*** Task inputs ***

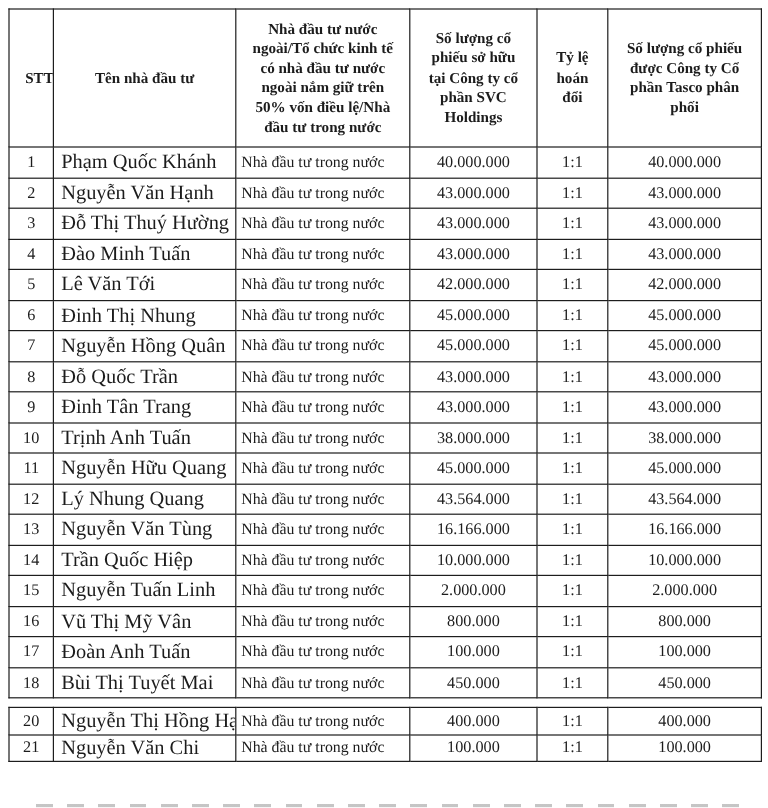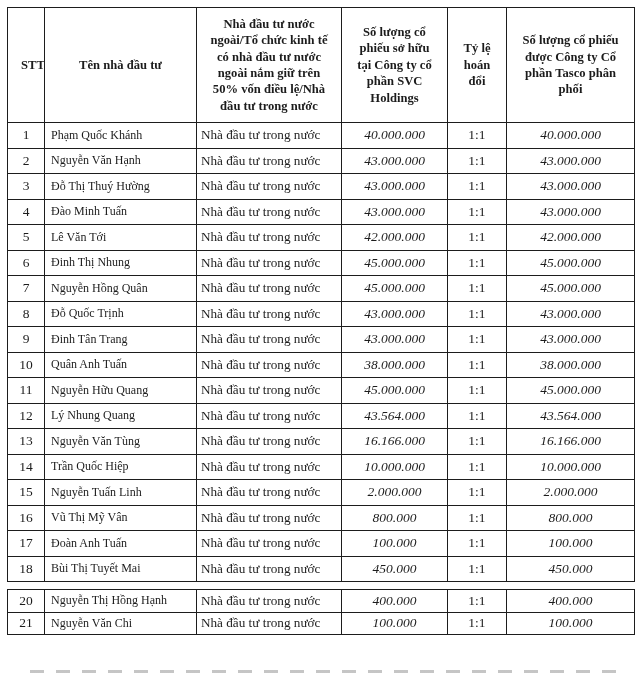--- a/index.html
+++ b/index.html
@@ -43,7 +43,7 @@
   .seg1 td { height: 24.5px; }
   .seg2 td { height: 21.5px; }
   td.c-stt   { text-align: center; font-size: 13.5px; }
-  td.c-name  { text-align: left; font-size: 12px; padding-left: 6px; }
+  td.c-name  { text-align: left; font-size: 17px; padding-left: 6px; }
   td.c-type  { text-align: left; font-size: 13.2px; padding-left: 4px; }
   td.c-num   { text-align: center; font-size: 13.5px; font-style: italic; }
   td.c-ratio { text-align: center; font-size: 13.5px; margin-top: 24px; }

*** End of Task inputs ***

## What you have to do
Copy out all the data without changing anything, and drop the pictures.

## Exercise output
--- a/index.html
+++ b/index.html
@@ -43,7 +43,7 @@
   .seg1 td { height: 24.5px; }
   .seg2 td { height: 21.5px; }
   td.c-stt   { text-align: center; font-size: 13.5px; }
-  td.c-name  { text-align: left; font-size: 12px; padding-left: 6px; }
+  td.c-name  { text-align: left; font-size: 17px; padding-left: 6px; }
   td.c-type  { text-align: left; font-size: 13.2px; padding-left: 4px; }
   td.c-num   { text-align: center; font-size: 13.5px; font-style: italic; }
   td.c-ratio { text-align: center; font-size: 13.5px; margin-top: 24px; }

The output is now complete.